Eram quatro da tarde quando senti os vidros a estremecerem. Pensei que fosse novamente o tremor de terra que, no ano anterior, acordou Maputo de madrugada. Não era. Ao mesmo tempo alguma coisa tinha acontecido, uma vez que aquele estrondo não era habitual.
Aprendi a reconhecer os relâmpagos e as trovoadas ao longe, nesta cidade que consegue ter quatro estações num só dia. Já não me assusto com facilidade quando eles rebentam mesmo na minha cabeça, mas aquele som estrondoso e os vidros das janelas a estremecerem puseram-me em sentido! Horas depois “fui informada” de que o paiol de Mahlazine tinha explodido. “Paiol, que paiol?”, questionei-me.
Lá me explicaram que “láááááá onde guardam as armas” tinha “rebentado” e que milhares de famílias tinham ficado desalojadas. Esta tragédia custou também o afastamento de um ministro, bem como uma data de suspeições e opiniões contraditórias sobre o que aconteceu. O lado positivo deste trágico episódio foi o facto de ter despertado no jovem cineasta Mickey Fonseca a vontade de retratar o quotidiano dos moçambicanos que moram nos arredores da ‘town’.
Aqueles que diariamente passam por várias privações, que se acumulam às escassas condições de trabalho, bem como aos precários transportes que têm de “subir” para chegar às suas casas. Ao Mickey juntou-se o Pipas Forjaz que tinha a seu cargo a captação e edição desta ‘curta’ que foi lançada a semana passada na Estação dos Caminhos-de- Ferro. Não pude estar presente, o que tenho muita pena, mas andava ocupada com o que não devia! Eles não me perdoaram e até tive direito a um raspanete merecido! Mesmo assim sei que tiveram a homenagem merecida e acredito que fazem parte das novas promessas “made in”, ao lado de muitas outras que se destacam por diversas áreas, como vou contar para a semana.
Além de serem “sangue novo” na história do cinema moçambicano, têm a humildade de saberem ouvir os “mais velhos”. Trabalham com uma equipa quase familiar, devido aos escassos recursos que se conseguem reunir para o cinema moçambicano. “Mahla” conta a “história da triste relação entre uma enfermeira que se esforça em manter o seu trágico casamento com um agente imobiliário que também vive do roubo para sustentar o seu vício pelo consumo do álcool.
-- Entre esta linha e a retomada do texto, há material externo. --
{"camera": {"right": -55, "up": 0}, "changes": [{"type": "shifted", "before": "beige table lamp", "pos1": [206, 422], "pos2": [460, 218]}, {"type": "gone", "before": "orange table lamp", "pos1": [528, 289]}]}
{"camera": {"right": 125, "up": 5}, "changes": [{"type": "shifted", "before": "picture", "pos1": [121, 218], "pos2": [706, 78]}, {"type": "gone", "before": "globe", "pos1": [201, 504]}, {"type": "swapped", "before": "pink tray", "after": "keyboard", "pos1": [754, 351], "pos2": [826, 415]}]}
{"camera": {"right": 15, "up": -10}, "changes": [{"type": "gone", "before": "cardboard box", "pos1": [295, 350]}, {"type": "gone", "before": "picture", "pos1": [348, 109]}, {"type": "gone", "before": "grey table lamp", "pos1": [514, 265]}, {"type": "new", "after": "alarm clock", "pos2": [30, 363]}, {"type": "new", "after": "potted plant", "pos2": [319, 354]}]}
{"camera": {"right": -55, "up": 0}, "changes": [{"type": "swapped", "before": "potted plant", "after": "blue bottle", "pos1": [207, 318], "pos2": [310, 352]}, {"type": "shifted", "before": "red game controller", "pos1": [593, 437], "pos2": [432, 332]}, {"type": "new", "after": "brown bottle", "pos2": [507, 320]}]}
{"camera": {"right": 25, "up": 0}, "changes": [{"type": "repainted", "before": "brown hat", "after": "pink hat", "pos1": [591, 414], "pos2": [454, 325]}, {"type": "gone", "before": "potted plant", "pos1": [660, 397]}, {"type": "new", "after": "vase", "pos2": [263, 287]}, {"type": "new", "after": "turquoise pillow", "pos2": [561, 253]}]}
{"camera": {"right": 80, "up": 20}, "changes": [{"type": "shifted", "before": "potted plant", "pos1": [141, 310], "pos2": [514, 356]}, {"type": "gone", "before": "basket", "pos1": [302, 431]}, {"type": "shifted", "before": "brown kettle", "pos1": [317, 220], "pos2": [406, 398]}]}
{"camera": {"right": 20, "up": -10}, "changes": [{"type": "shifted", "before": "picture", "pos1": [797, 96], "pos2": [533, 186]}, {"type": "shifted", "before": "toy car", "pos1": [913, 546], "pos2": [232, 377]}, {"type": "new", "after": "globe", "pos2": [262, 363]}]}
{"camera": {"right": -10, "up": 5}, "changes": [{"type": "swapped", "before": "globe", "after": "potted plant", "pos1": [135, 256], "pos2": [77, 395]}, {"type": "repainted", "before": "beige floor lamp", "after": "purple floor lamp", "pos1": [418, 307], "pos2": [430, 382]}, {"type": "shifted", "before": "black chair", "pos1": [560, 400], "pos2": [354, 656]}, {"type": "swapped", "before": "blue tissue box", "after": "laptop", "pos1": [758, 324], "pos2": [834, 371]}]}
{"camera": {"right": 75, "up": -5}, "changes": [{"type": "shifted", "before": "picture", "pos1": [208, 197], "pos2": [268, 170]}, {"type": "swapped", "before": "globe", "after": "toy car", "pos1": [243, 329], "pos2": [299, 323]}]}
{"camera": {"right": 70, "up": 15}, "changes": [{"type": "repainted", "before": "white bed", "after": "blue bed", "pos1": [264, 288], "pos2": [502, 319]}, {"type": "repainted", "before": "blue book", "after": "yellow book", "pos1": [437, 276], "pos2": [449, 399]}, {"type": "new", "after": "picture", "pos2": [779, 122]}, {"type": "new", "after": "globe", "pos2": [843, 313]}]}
Pelo meio, a explosão do paiol de Mahlazine vem tornar ainda mais trágica a história do casal.”* O filme aborda a questão da violência doméstica e chama a atenção à razão pela qual uma mulher não se consegue libertar com tanta facilidade deste tipo de relações que ao serem contadas têm sempre solução. O pior é que o que está dentro dos nossos corações…
No mês da mulher só posso agradecer este presente – pouco cor-derosa – mas que chama a atenção para os pormenores da vida real.